Michael Sidibe, executive director of UNAIDS, said the gap in access to HIV treatment should be closed both within and between countries.


Sidibe called for better delivery on the ground, a reduction in the number of years it now takes to turn scientific discoveries into actual progress for the poor, and increased cooperation among states, pharmaceutical companies and international organizations.


"We must use innovation to overcome social division and inequity," he said at the opening of an international AIDS conference in Rome.


In Africa, the hardest hit continent, 6.6 million people are now on AIDS medication, but 9 million people eligible for treatment are on waiting lists, according to the World Health Organization. In the United States, many state assistance programs that help people access AIDS medications also have waiting lists.


"Most of those people don't know what'll happen to them. Do we tell them that they should die?" Sidibe said. "Having 9 million people wait day and night with their families is morally wrong. It is socially unacceptable."


The conference opened a few days after the announcement of a significant scientific breakthrough in stopping the spread of the virus: Two studies conducted in Africa showed that an antiretroviral drug made by United States firm Gilead Sciences already known to help prevent the spread of the virus in gay men also works for heterosexual men and women, researchers said.
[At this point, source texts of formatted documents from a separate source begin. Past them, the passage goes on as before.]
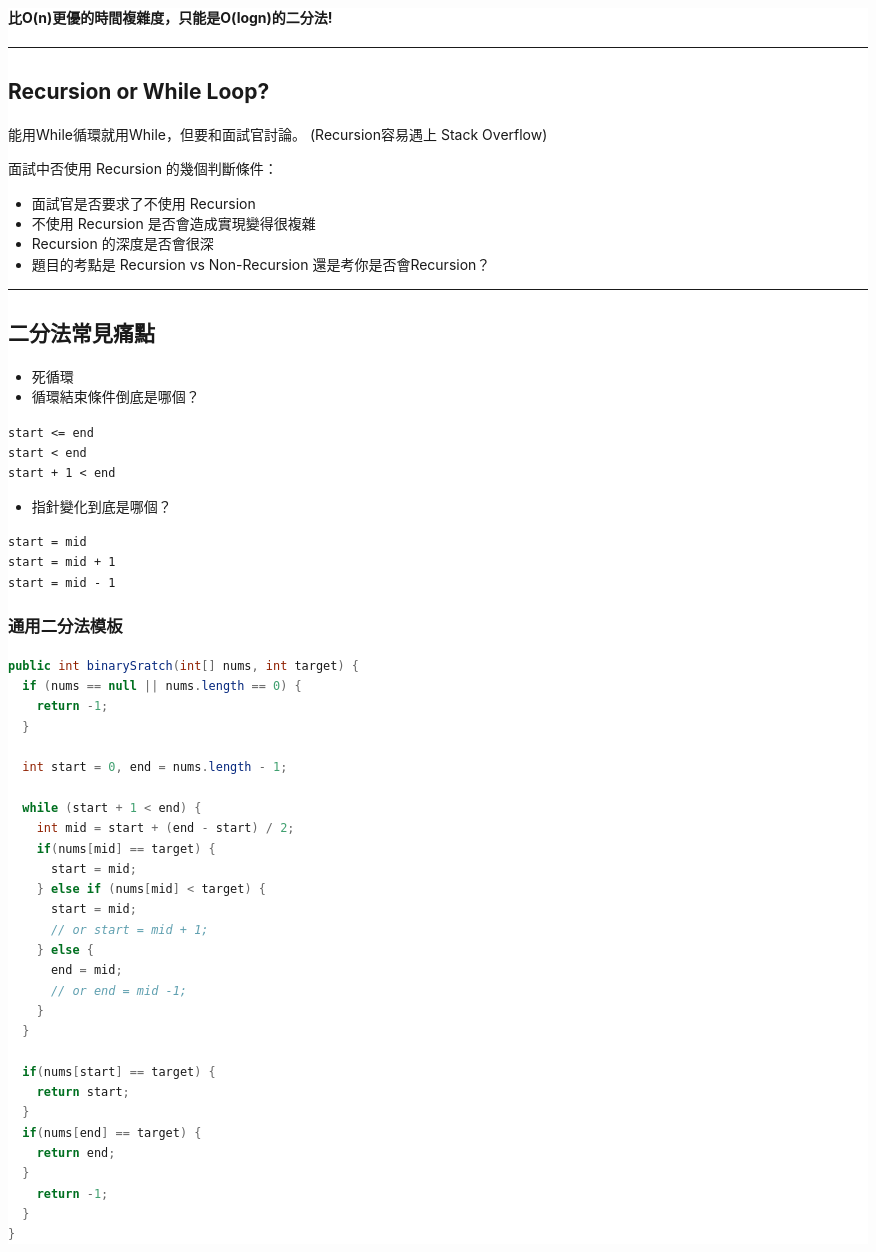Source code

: #### 比O(n)更優的時間複雜度，只能是O(logn)的二分法!

***

## Recursion or While Loop?
能用While循環就用While，但要和面試官討論。
(Recursion容易遇上 Stack Overflow)

面試中否使用 Recursion 的幾個判斷條件：
- 面試官是否要求了不使用 Recursion
- 不使用 Recursion 是否會造成實現變得很複雜
- Recursion 的深度是否會很深
- 題目的考點是 Recursion vs Non-Recursion 還是考你是否會Recursion？

***

## 二分法常見痛點
- 死循環
- 循環結束條件倒底是哪個？
```
start <= end
start < end
start + 1 < end
```
- 指針變化到底是哪個？
```
start = mid
start = mid + 1
start = mid - 1
```

### 通用二分法模板

```java
public int binarySratch(int[] nums, int target) {
  if (nums == null || nums.length == 0) {
    return -1;
  }

  int start = 0, end = nums.length - 1;

  while (start + 1 < end) {
    int mid = start + (end - start) / 2;
    if(nums[mid] == target) {
      start = mid;
    } else if (nums[mid] < target) {
      start = mid;
      // or start = mid + 1;
    } else {
      end = mid;
      // or end = mid -1;
    }
  }

  if(nums[start] == target) {
    return start;
  }
  if(nums[end] == target) {
    return end;
  }
    return -1;
  }
}
```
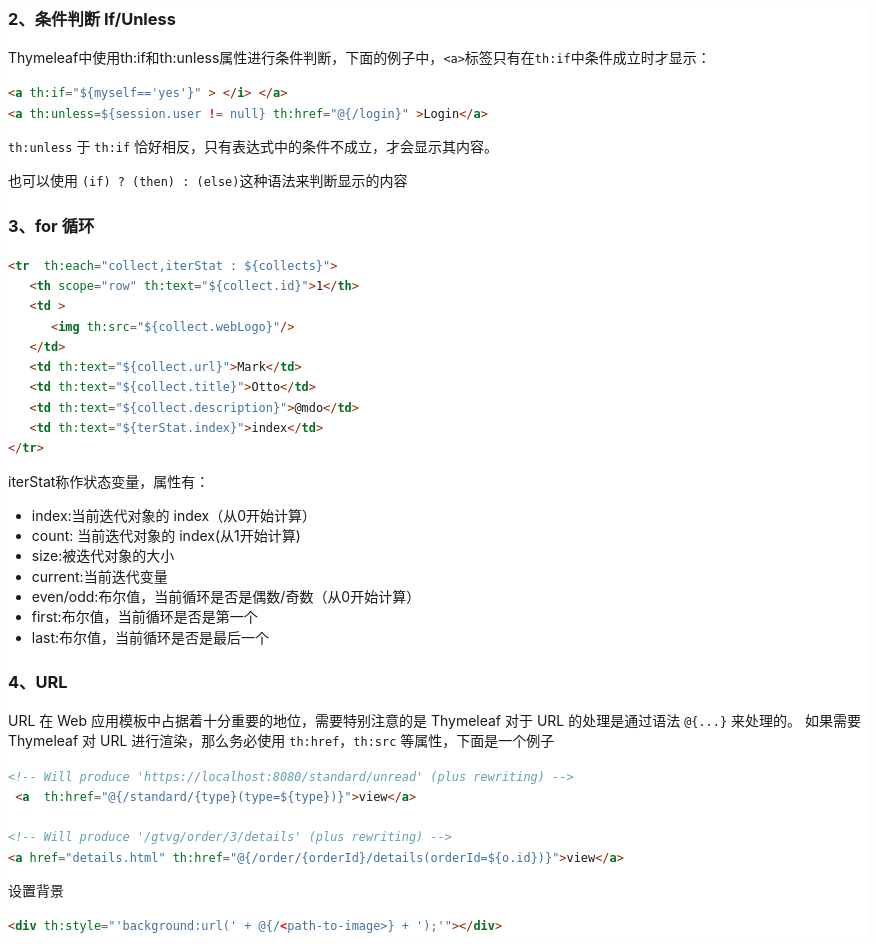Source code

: ### 2、条件判断 If/Unless

Thymeleaf中使用th:if和th:unless属性进行条件判断，下面的例子中，`<a>`标签只有在`th:if`中条件成立时才显示：

``` html
<a th:if="${myself=='yes'}" > </i> </a>
<a th:unless=${session.user != null} th:href="@{/login}" >Login</a>
```

`th:unless` 于 `th:if` 恰好相反，只有表达式中的条件不成立，才会显示其内容。

也可以使用 `(if) ? (then) : (else)`这种语法来判断显示的内容

###  3、for 循环

``` html
<tr  th:each="collect,iterStat : ${collects}"> 
   <th scope="row" th:text="${collect.id}">1</th>
   <td >
      <img th:src="${collect.webLogo}"/>
   </td>
   <td th:text="${collect.url}">Mark</td>
   <td th:text="${collect.title}">Otto</td>
   <td th:text="${collect.description}">@mdo</td>
   <td th:text="${terStat.index}">index</td>
</tr>
```

iterStat称作状态变量，属性有：

- index:当前迭代对象的 index（从0开始计算）
- count: 当前迭代对象的 index(从1开始计算)
- size:被迭代对象的大小
- current:当前迭代变量
- even/odd:布尔值，当前循环是否是偶数/奇数（从0开始计算）
- first:布尔值，当前循环是否是第一个
- last:布尔值，当前循环是否是最后一个

### 4、URL

URL 在 Web 应用模板中占据着十分重要的地位，需要特别注意的是 Thymeleaf 对于 URL 的处理是通过语法 `@{...}` 来处理的。
如果需要 Thymeleaf 对 URL 进行渲染，那么务必使用 `th:href`，`th:src` 等属性，下面是一个例子

``` html
<!-- Will produce 'https://localhost:8080/standard/unread' (plus rewriting) -->
 <a  th:href="@{/standard/{type}(type=${type})}">view</a>

<!-- Will produce '/gtvg/order/3/details' (plus rewriting) -->
<a href="details.html" th:href="@{/order/{orderId}/details(orderId=${o.id})}">view</a>
```

设置背景

``` html
<div th:style="'background:url(' + @{/<path-to-image>} + ');'"></div>
```
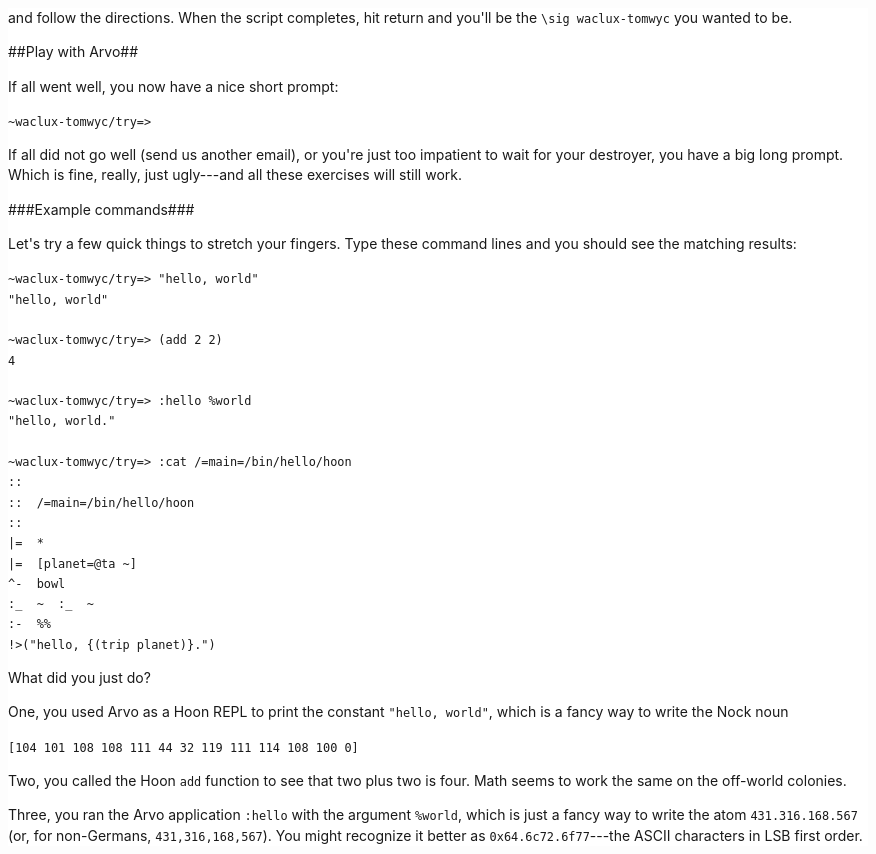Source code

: and follow the directions.  When the script completes, hit return
and you'll be the `\sig waclux-tomwyc` you wanted to be.

##Play with Arvo##

If all went well, you now have a nice short prompt:

```text
~waclux-tomwyc/try=>
```

If all did not go well (send us another email), or you're just
too impatient to wait for your destroyer, you have a big long
prompt.  Which is fine, really, just ugly---and all these
exercises will still work.

###Example commands###

Let's try a few quick things to stretch your fingers.  Type these
command lines and you should see the matching results:

```text
~waclux-tomwyc/try=> "hello, world"
"hello, world"

~waclux-tomwyc/try=> (add 2 2)
4

~waclux-tomwyc/try=> :hello %world
"hello, world."

~waclux-tomwyc/try=> :cat /=main=/bin/hello/hoon
::
::  /=main=/bin/hello/hoon
::
|=  *
|=  [planet=@ta ~]
^-  bowl
:_  ~  :_  ~
:-  %%
!>("hello, {(trip planet)}.")
```

What did you just do?

One, you used Arvo as a Hoon REPL to print the constant `"hello,
world"`, which is a fancy way to write the Nock noun

```text
[104 101 108 108 111 44 32 119 111 114 108 100 0]
```

Two, you called the Hoon `add` function to see that two plus two
is four.  Math seems to work the same on the off-world colonies.

Three, you ran the Arvo application `:hello` with the argument
`%world`, which is just a fancy way to write the atom
`431.316.168.567` (or, for non-Germans, `431,316,168,567`).  You
might recognize it better as `0x64.6c72.6f77`---the ASCII
characters in LSB first order.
One of the studies showed the drug lowered the risk of infection for those believed to be regularly taking the pills by roughly 78 percent, the researcher reported.


In both studies, participants were also offered counseling and free condoms, which may help explain the relatively low overall infection rate.


According to figures provided at the conference, more than 25 million people have died of AIDS-related illnesses since the beginning of the pandemic 30 years ago, and an estimated 33.3 million people are currently living with HIV. Every day, 7,000 people across the world are infected, and more than 4,900 die from AIDS-related illness.


Even as conference speakers hailed the encouraging scientific advances, questions remained unanswered: How to make sure people remain on treatment, how to achieve universal coverage and how to reduce the risk of people abandoning condoms? Sidibe said these questions needed urgent answers.


And, he added, any discovery must be translated more quickly into policies accessible to those who need treatments, particularly in poor nations. Sidibe also said any trade agreement that would limit access to medication, especially generic ones, should be opposed.


That concern was shared by Elly Katabira, the president of the International AIDS Society and conference chair, who said: "I hope our voice will be heard in asking that access to all drugs, including generic drugs, will not be diminished by new laws or regulations anywhere in the world."


Gilead Sciences Inc., based in California, is a major producer of AIDS drugs. Two of its pills — Truvada and Viread — were used in the recent studies conducted in Botswana, Kenya and Uganda. The company has recently agreed to allow a range of its AIDS drugs to be made by generic manufacturers, potentially increasing their availability in poor countries.


The conference organized by IAS gathers some 5,000 researchers, scientists, clinicians and public health experts. It runs through Wednesday.